Gibt es Überblicke darüber, wie die Zuwanderer integriert sind oder wie lange es dauert, bis sie integriert sind?

Es kommt wieder darauf an, über welche Gruppe wir hier reden. Entscheidend ist auch, ob es schon Communities vor Ort gibt, die bei der Integration helfen können. Wie sind die Sprachfähigkeiten der Personen? Wie schnell können diese in Berufen die Sprachfähigkeiten erwerben? In welchen Branchen arbeiten Sie? In den IT-Branchen, wo auch sehr häufig Englisch gesprochen wird und Belegschaften sehr international sind, gelingt Integration natürlich schneller. Bei SAP etwa stammt jede zweite Patentanmeldung von Erfindern mit Migrationsgeschichte. Wer in internationalen Teams unterwegs ist, fühlt sich wahrscheinlich sehr schnell heimisch. Es gibt auch Regionen mit großen internationalen Communities, etwa rund um München, Frankfurt oder im Rheinland. Daneben haben wir die ländlichen Regionen, wo es diese Communities nicht gibt. Hier ist die Herausforderung größer. Das gilt auch für die ostdeutschen Bundesländer. Hochschulen können hier aber ausländische Studierende anziehen, die vor Ort leben und später zu einem Teil bleiben. Wir hatten im Wintersemester 2010 ungefähr ja knapp 5.000 indische Studierende in Deutschland. Im Wintersemester 2022 waren es über 42.000.

Ausgelesene Datensätze:
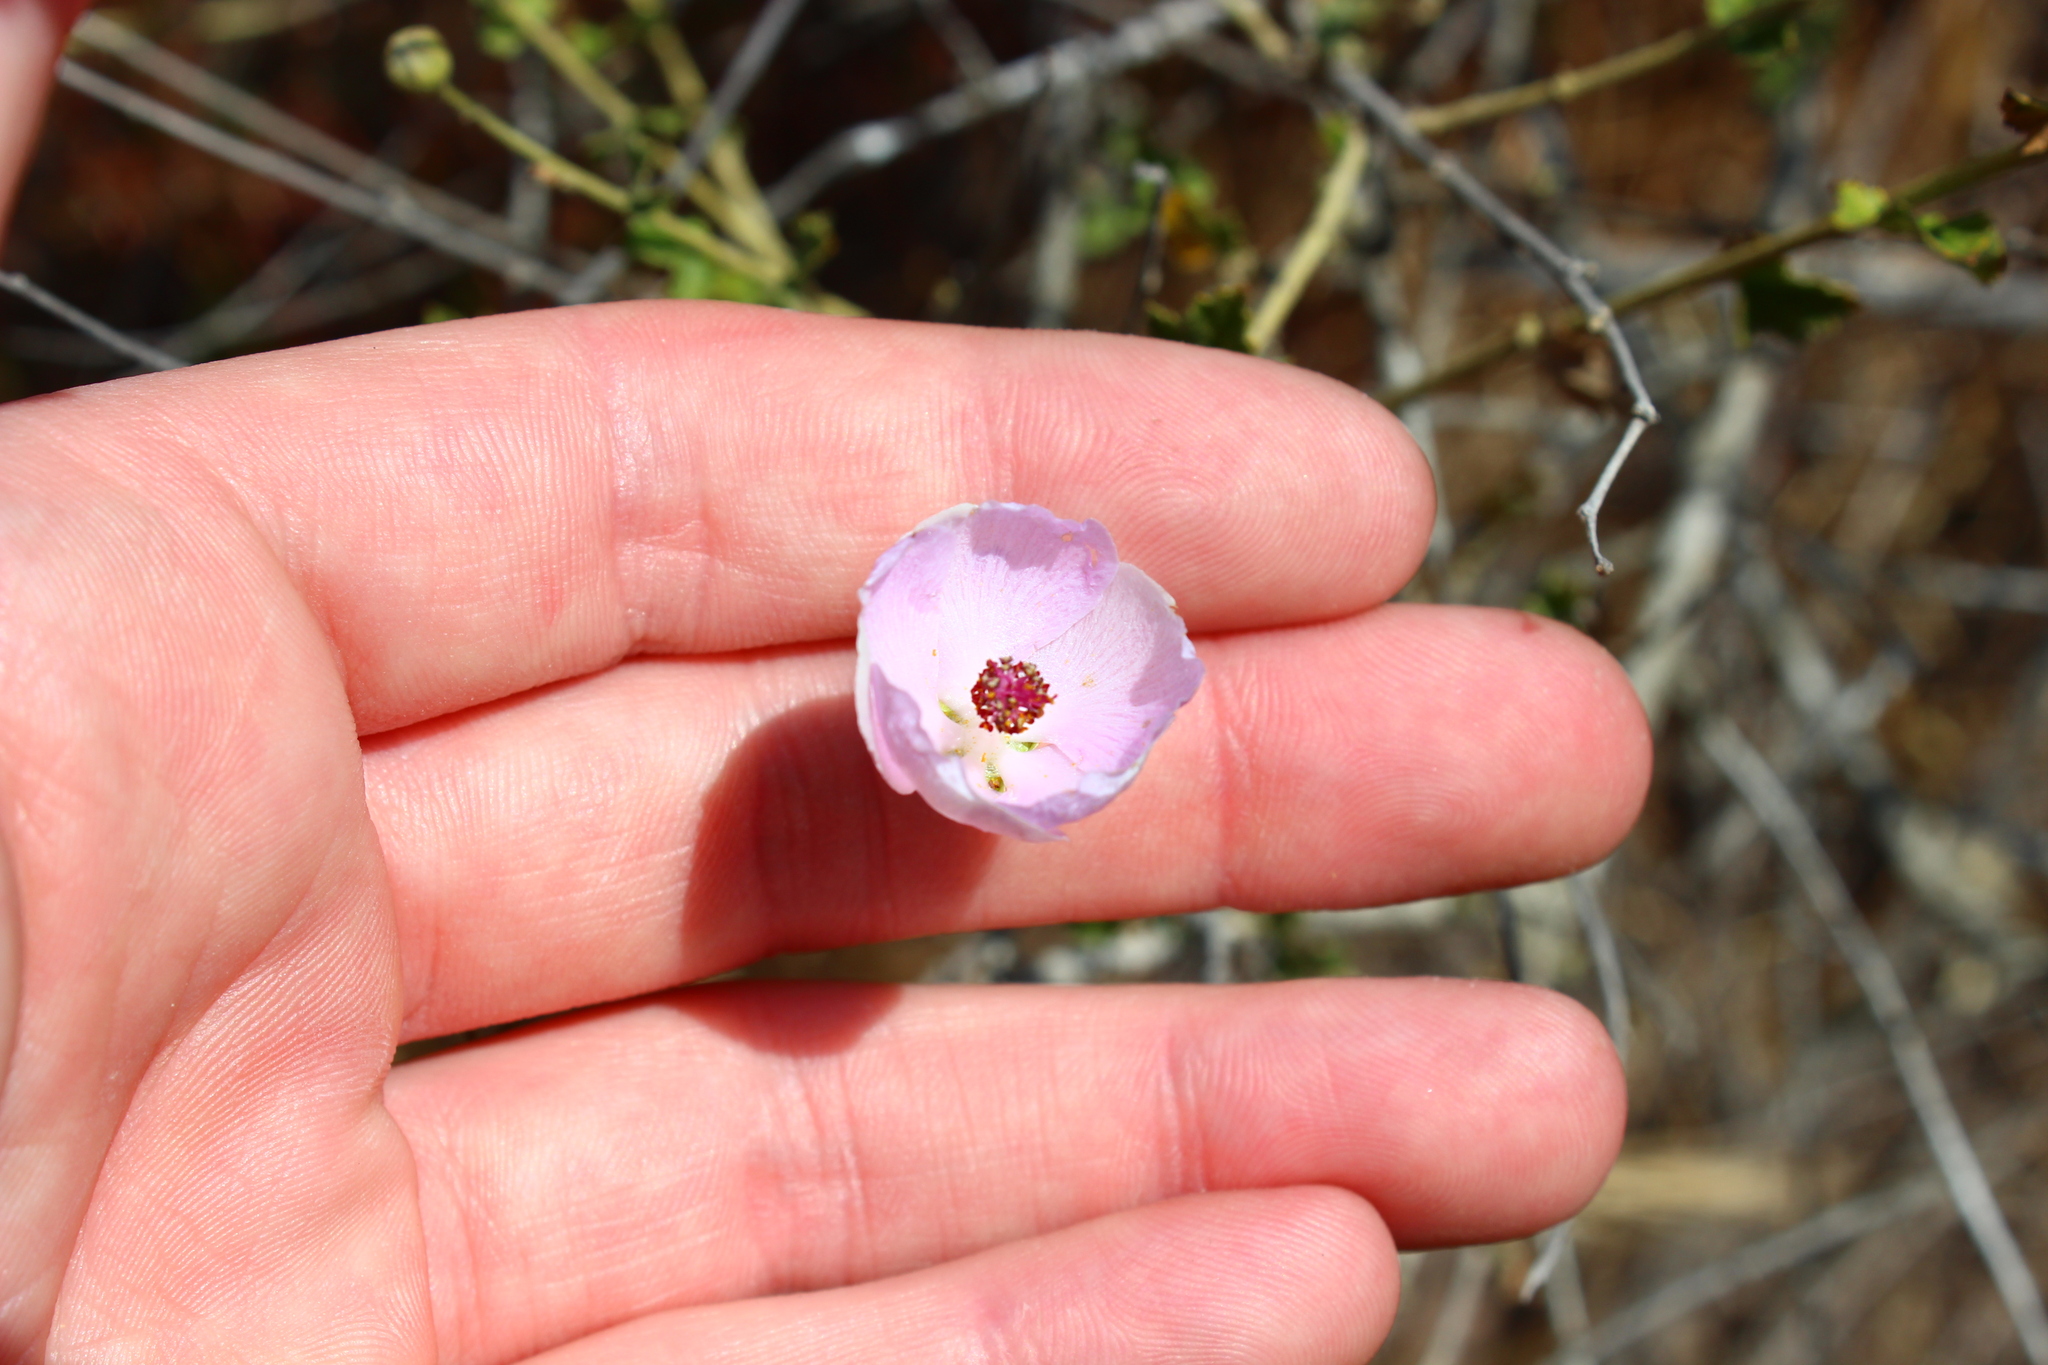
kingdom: Plantae
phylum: Tracheophyta
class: Magnoliopsida
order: Malvales
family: Malvaceae
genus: Malacothamnus
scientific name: Malacothamnus fasciculatus
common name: Sant cruz island bush-mallow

Aufgabenstellung:
Wie viele indische Studierende gab es laut dem Textauszug über die Integration von Zuwanderern im Wintersemester 2022 in Deutschland?

Antwort:
Im Wintersemester 2022 waren es über 42.000 indische Studierende.